In this project, we will use techniques from statistics and data mining to:

- identify key inputs relevant to an output, and
- build surrogate models relating the outputs to the inputs.

This ARRA-funded SciDAC-e project, is a collaboration between the SDM SciDAC Center and the Center for Inverse Design EFRC . The EFRC is proposing a new approach to materials science where, through the use of inverse design techniques, they want to find the structure of a material given its properties.

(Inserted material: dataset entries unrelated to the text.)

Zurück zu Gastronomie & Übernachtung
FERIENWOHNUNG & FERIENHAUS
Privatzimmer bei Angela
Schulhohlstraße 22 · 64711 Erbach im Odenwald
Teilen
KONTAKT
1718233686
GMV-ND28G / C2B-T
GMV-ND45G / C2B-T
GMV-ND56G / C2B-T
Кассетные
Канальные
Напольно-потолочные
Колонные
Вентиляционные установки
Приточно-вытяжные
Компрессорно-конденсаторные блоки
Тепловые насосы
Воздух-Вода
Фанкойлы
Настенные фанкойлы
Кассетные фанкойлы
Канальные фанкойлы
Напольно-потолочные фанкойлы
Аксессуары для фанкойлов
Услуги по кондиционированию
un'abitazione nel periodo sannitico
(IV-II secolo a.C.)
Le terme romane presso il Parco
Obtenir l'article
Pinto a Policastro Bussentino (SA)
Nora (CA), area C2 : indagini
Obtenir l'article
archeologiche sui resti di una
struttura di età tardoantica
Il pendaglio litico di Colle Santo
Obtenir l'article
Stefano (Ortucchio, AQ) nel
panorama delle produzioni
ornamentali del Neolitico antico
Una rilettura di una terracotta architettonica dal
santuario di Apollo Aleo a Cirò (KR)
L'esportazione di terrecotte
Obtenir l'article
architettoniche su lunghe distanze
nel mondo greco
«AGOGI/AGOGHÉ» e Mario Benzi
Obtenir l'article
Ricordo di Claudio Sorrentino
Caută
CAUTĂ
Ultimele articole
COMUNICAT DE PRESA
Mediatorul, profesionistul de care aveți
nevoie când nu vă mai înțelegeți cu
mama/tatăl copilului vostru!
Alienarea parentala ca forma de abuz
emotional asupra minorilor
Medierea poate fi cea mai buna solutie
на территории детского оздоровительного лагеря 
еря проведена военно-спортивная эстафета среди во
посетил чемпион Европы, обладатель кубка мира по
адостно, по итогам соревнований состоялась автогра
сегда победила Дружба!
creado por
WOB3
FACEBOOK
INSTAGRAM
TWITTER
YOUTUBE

Our work is being done in context of materials for solar cells using data from quantum mechanical simulations being run by the EFRC. If successful, this work will allow us to identify the inputs to the simulations intelligently and reduce the number of expensive simulations which must be run, thus leading to the discovery of new materials, not by chance, but by design. The ideas being developed in this project are also applicable to inverse design problems in other domains, such as the design of experiments in fusion, as well as inverse problems in general.

This is a collaboration with Drs. Mayeul d’Avezac and Alex Zunger at NREL.